§ EXERCICES À RÉALISER:
A. Traduisez en anglais cette phrase du texte sur le travail de rue : « Les dépannages alimentaires sont souvent un prétexte pour pouvoir créer un premier contact avec des personnes qui utiliseront, par la suite, le service de travail de rue. »
B. Reproduisez fidèlement le passage du texte sur le travail de rue qui commence par « Les semaines varient » et se poursuit jusqu'à « a expliqué Julie. ».

Rencontre avec Julie Barrette et Oriana
Le travail de rue: un filet social discret, mais vital
L’objectif du travail de rue est d’accompagner les gens dans n’importe quelle sphère de leur vie, et ce, grâce à une approche intimiste et informelle.
C’est ce que nous expliquent Oriana, travailleuse de rue à Saint-Georges et Julie Barrette, directrice de la Maison des jeunes Beauce-Sartigan. EnBeauce.com les a rencontrées à l’occasion de la Semaine du travail de rue.
Au cours de l’année 2023, les deux travailleuses de rue qui étaient en poste, Maude et Oriana, ont croisé le chemin de plus de 6 000 personnes; 81 % de ces personnes étaient âgées entre 12 et 17 ans, 9 % entre 18 et 35 ans et 10 % avaient plus de 35 ans. Elles ont eu également 424 rendez-vous avec des clients.
Les semaines varient énormément en fonction de la demande, mais Oriana peut rencontrer entre trois et six personnes par semaine environ. Les premiers mois de l’année sont souvent de plus grosses périodes, ou lors de la dépression saisonnière à l’automne. « Cette année, après les Fêtes, on a eu vraiment beaucoup de demandes. Il y a eu des périodes où elle avait des aides alimentaires à faire presque deux fois par jour », a expliqué Julie.
Les dépannages alimentaires sont souvent un prétexte pour pouvoir créer un premier contact avec des personnes qui utiliseront, par la suite, le service de travail de rue.
Notons justement qu’en 2023, il y a eu 90 dépannages alimentaires en collaboration avec Moisson Beauce ainsi que 50 dépannages alimentaires d’urgences gérées par la travailleuse de rue. « Si Moisson Beauce est fermé et que c’est une urgence majeure, je peux leur faire une épicerie rapide par exemple », a précisé Oriana.
L’écoute avant tout
« Les sujets abordés en rencontre sont très variés parce que ça dépend de chacun », a expliqué la travailleuse de rue. « C’est surtout les besoins de base et un important besoin d’écoute. »
Les relations interpersonnelles (avec la famille ou les amis) est le sujet le plus abordé (13,6 %), viennent ensuite notamment les relations amoureuses (10,2 %), les problèmes financiers (8,2 %), le travail (7,1 %) ou encore le logement (4,5 %). Il y a aussi beaucoup de suivi en santé mentale avec des personnes qui ont parfois quitté le système traditionnel et qui sont à la recherche d’une approche plus informelle.

§ JEU DE DONNÉES:
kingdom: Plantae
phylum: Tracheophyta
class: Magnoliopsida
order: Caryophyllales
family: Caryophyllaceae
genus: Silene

§ RÉPONSES PAR EXERCICE:
A. Food assistance is often a pretext for making first contact with people who will later go on to use the street work service.

B.
Les semaines varient énormément en fonction de la demande, mais Oriana peut rencontrer entre trois et six personnes par semaine environ. Les premiers mois de l’année sont souvent de plus grosses périodes, ou lors de la dépression saisonnière à l’automne. « Cette année, après les Fêtes, on a eu vraiment beaucoup de demandes. Il y a eu des périodes où elle avait des aides alimentaires à faire presque deux fois par jour », a expliqué Julie.